Many studies have documented the benefits of quality early childhood developmental programs for infants, preschool children and their families. However, the results of the most detailed studies, one lasting 25 years, began to appear in the fall of 2004 and have provided the best understanding and most thorough documentation of the long-term benefits of these programs. Here are some snippets of information from these studies:
- For every dollar spent on preschool developmental services, the public receives benefits ranging from $3.78 to $8.74.

- Early childhood developmental services result in:
- Fewer special education and other services later in life.
- More students entering kindergarten ready to learn.
- Higher levels of verbal, mathematical and intellectual achievement in K-12 and better academic performance in general throughout their lives.
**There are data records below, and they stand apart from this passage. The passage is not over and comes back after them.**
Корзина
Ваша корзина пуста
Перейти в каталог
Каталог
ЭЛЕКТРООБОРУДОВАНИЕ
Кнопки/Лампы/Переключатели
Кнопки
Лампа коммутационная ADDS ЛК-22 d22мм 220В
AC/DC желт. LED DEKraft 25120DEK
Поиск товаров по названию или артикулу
- Less drug and alcohol abuse.
- Less child abuse and fewer contacts with the criminal justice system as juveniles.
- Less likely to be a teenage parent.
- Higher graduation rates.
- Lower divorce rates for parents and the children when they reach adulthood.
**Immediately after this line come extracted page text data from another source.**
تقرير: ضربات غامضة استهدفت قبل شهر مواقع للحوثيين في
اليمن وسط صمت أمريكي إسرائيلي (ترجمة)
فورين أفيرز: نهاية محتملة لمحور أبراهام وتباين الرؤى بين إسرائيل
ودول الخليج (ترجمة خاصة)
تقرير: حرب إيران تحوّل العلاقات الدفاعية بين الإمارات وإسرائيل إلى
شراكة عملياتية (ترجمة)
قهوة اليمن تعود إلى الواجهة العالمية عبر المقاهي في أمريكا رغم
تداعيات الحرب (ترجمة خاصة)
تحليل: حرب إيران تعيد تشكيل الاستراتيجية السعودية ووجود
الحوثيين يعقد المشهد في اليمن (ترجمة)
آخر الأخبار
- Decline in welfare benefits Higher employment rates and earnings rate
- Tax payers rather than tax users.
- A study by the Federal Reserve Bank of Minneapolis concluded:
- The annual rate of return for the individual and the public over the lifetime of an at-risk preschooler who had received early developmental services was 16%, compared to an average annual stock market return of 6.3% measured from 1871 to 1998.
- Art Rolnick, Senior Vice President and Director of Research for the Federal Reserve Bank of Minneapolis wrote:
- “The literature is clear: Dollars invested in early childhood development yield extraordinary public (and private) returns.”
- Robert G. Lynch, associate professor and chairman of the Department of Economics at Washington College concluded:
- If all at-risk children received early childhood services…, the economic benefits would offset 1/5 of the projected social security deficit between 2030 and 2050.
- Nobel Prize winning economist James Heckman of the University of Chicago concludes:
- “We cannot afford to postpone investing in children until they become adults, nor can we wait until they reach school age – a time when it may be too late to intervene. Learning is a dynamic process and is most effective when it begins at a young age…Interventions at an early age…have proven to be highly effective.”